I continued my casual saunter until I reached the end of the block. There I stopped, looking up the cross street in one direction, then looking down the other direction, as if trying to figure out where I was. I shrugged, turned around, and began sauntering casually back the way I came. Approaching the house again, I could plainly see the woman in the kitchen. I looked away for a couple of seconds, then glanced in the window again and saw only an empty recliner. At exactly the moment I wondered where he'd gone, his carport light came on, the kitchen door opened, and he came outside. I looked away.
“Mr. Kane! Mr. Kane, I need to have a word with you.”
I could have kept walking. Perhaps I should have. But something in his voice made me stop. I turned and walked back, meeting him at the end of his driveway.
“Dr. Hubbard?” I tried to make it sound like a question.
“Yes, it's Dr. Hubbard. You can call me Greg. One of the neighbors called to tell me a white man was acting suspicious and checking out the house. Does Eleanor know you're here?”
“No, she doesn't. I wasn't even sure it was really you. I thought I saw you, and I told my driver to follow you. I was just curious.”
“You're probably wondering about all this.”
“You don't have to tell me anything,” I said.
“But I don't think you can make a fair judgment without knowing the facts.”
“I do love facts,” I admitted. “I'm a surveyor.”
“Then listen to these. Right before I left Georgia for my residency in Vermont, I had a brief affair with a Costa Rican janitor who worked at the medical college. She had two kids, and she hardly spoke any English at all. And my Spanish was terriblé. Just awful. But I have been in love with Gabriela since our eyes met in the cafeteria. We dated in secret for a couple of months, then I went to Vermont.
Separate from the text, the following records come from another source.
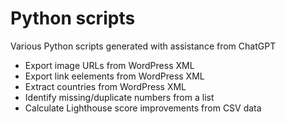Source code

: # Python scripts
Various Python scripts generated with assistance from ChatGPT

- Export image URLs from WordPress XML
- Export link eelements from WordPress XML
- Extract countries from WordPress XML
- Identify missing/duplicate numbers from a list
- Calculate Lighthouse score improvements from CSV data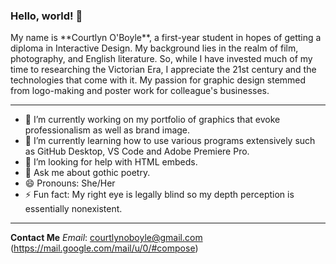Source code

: ### Hello, world! 👋

<!--
**coboyle444/coboyle444** is a ✨ _special_ ✨ repository because its `README.md` (this file) appears on your GitHub profile.-->
<p>My name is **Courtlyn O'Boyle**, a first-year student in hopes of getting a diploma in Interactive Design. 
My background lies in the realm of film, photography, and English literature. So, while I have invested much of my time to researching the Victorian Era, I appreciate the 21st century and the technologies that come with it. My passion for graphic design stemmed from logo-making and poster work for colleague's businesses.

---
- 🔭 I’m currently working on my portfolio of graphics that evoke professionalism as well as brand image.
- 🌱 I’m currently learning how to use various programs extensively such as GitHub Desktop, VS Code and Adobe Premiere Pro.
- 🤔 I’m looking for help with HTML embeds.
- 💬 Ask me about gothic poetry.
- 😄 Pronouns: She/Her
- ⚡ Fun fact: My right eye is legally blind so my depth perception is essentially nonexistent.
---
**Contact Me**
_Email_: courtlynoboyle@gmail.com (https://mail.google.com/mail/u/0/#compose)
“I met Eleanor there. Eleanor is... Eleanor. She and I really hit it off. She's really a sweet, wonderful woman. I loved her, and my mom found her acceptable, but just barely. For all her beauty, brains, charm, and culture, she's still.. you know...”
“A Yankee,” I finished.
He nodded and resumed. “Before long we were living in Carswell, and I was asked to join a practice here in Augusta. It's really just a long commute from Carswell. Well, being back in Augusta made me think of Gabi. She was still working at the hospital. I called her up, just to see how she was doing. We got together for dinner, and...
“Mr. Kane,
one of the blessings of your life is being able to marry whomever you like. I don't know what you know about my family, but people of our class rarely enjoy that opportunity. My folks found fault with Eleanor, and they would never have approved of Gabi. She knew it, too. It's the same way in her country. I know it sounds stupid. It's just something we learned to live with. A dinner turned into two. A week turns into a month. A year turns into two, then five, ten. I'm a bigamist. And all because I was afraid to sully the family name.”
“Sometimes, some names deserve to be sullied. Some demand it. But look, if you love each other, don't you want to have a family?”
“Her children like me a lot. They know I'm good to their mother. They don't know anything about Eleanor. They've gone to college and now they have children, and they're very much like my grandchildren. They're just beautiful.”